• **TASK BRIEF**:
Please answer from the blog post on transcending disciplinary divisions: what does it say disciplinary divisions often keep scholars from doing?

Transcending disciplinary divisions

Or, Part 2 on Why and How I Started this Blog & Website

August 13, 2014:

While I explore a variety of divide and conquer strategies used to perpetuate systemic racism, I think it’s also important to acknowledge that boundaries between scholarly disciplines also keep us divided. There is so much valuable scholarship being done in many different fields with the same goal of addressing systemic racism and economic inequality, yet disciplinary divisions often keep these scholars from being aware of each others’ work and communicating about it. Academic conferences can be especially narrowly focused on just one discipline. While it’s important for scholars in a specific field to gather and discuss their scholarship, I think we need to develop ways of having more conversations that transcend these boundaries. Furthermore, conferences seem to attract either college faculty or activists who are not college faculty rather than both, even when they all have the same common goals of dismantling systemic racism and economic inequality. For example, Netrooots Nation, considered the biggest progressive conference of the year with thousands of participants, attracts very few college educators, despite the fact that many would be interested in the panels and discussions.

[Records from a data source]
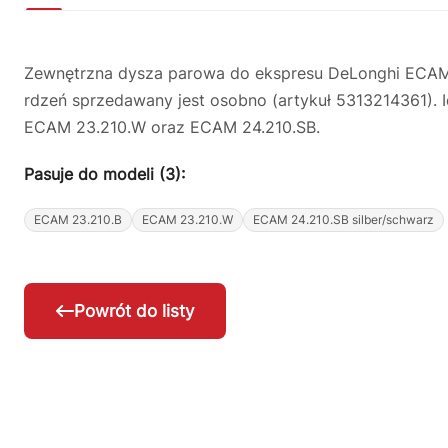
Zewnętrzna dysza parowa do ekspresu DeLonghi ECAM
rdzeń sprzedawany jest osobno (artykuł 5313214361).
ECAM 23.210.W oraz ECAM 24.210.SB.
Pasuje do modeli (3):
ECAM 23.210.B
ECAM 23.210.W
ECAM 24.210.SB silber/schwarz
Powrót do listy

• **EXERCISE OUTPUT**:
Being aware of each other's work and communicating about it.